Return each line of the listing that contains the string "fruit".

── Data shown ──

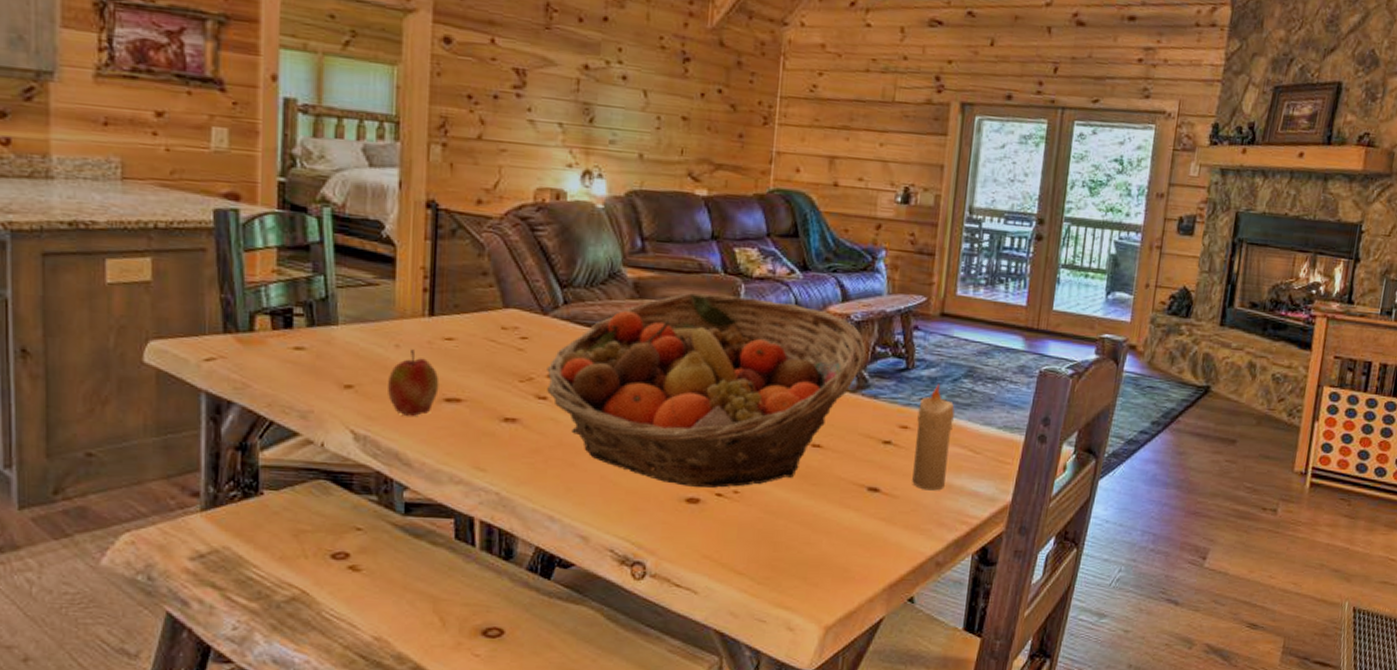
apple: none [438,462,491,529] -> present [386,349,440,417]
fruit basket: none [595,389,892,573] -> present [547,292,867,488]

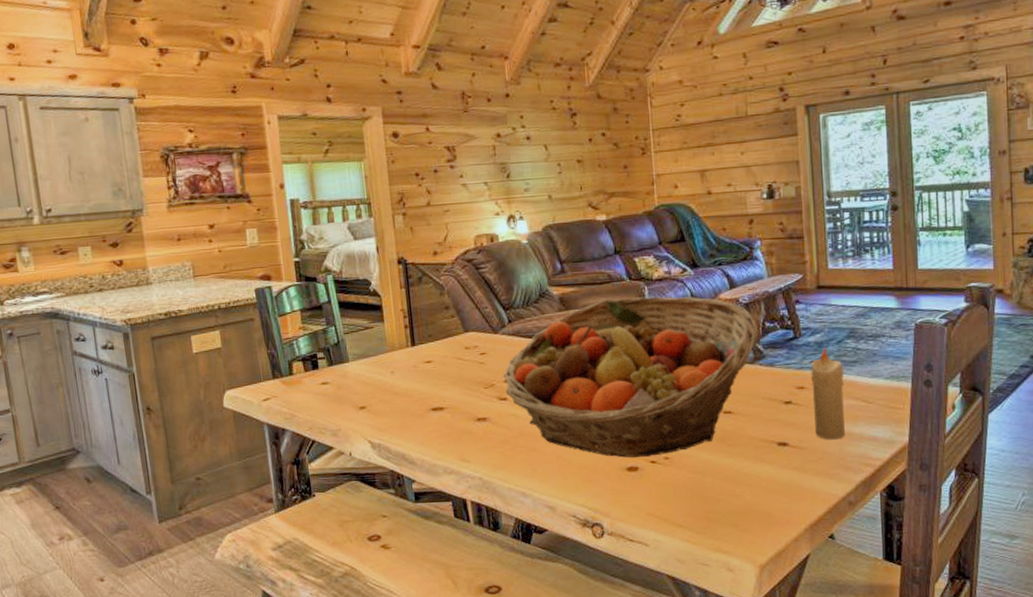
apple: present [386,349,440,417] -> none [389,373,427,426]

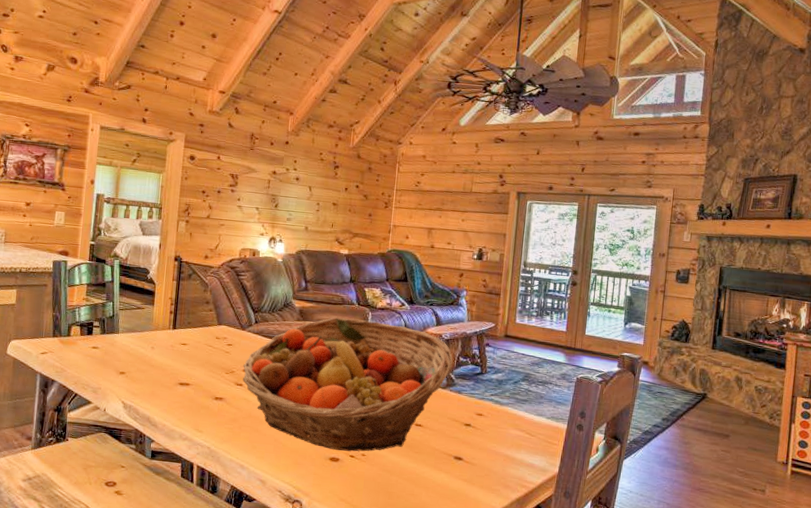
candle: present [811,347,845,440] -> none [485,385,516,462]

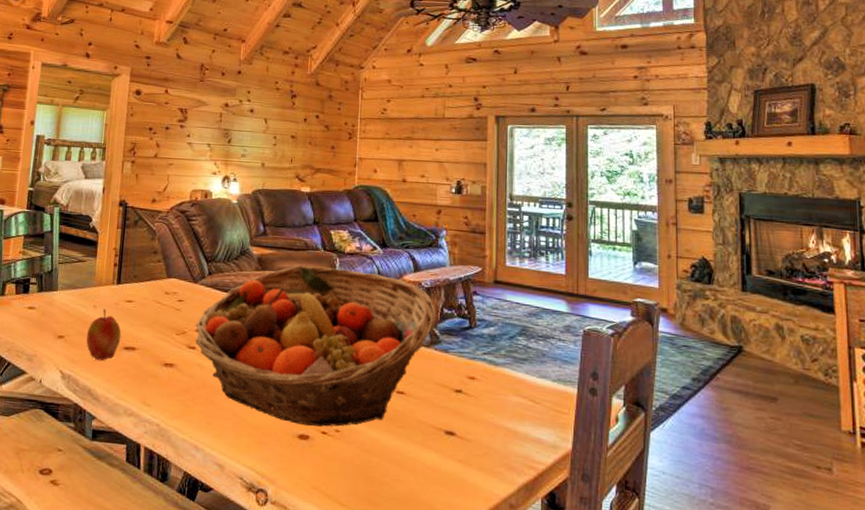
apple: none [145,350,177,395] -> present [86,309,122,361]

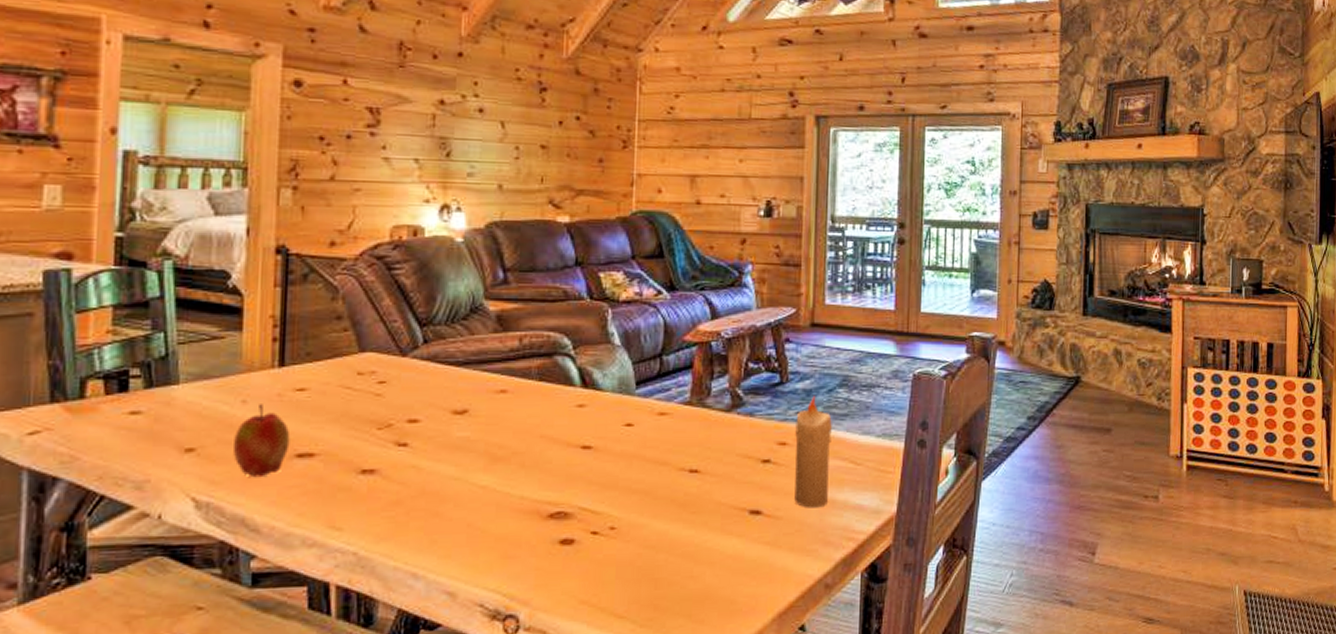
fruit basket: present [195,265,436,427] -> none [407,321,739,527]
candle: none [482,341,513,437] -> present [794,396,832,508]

───

**Result of this task:**
fruit basket: none [595,389,892,573] -> present [547,292,867,488]
fruit basket: present [195,265,436,427] -> none [407,321,739,527]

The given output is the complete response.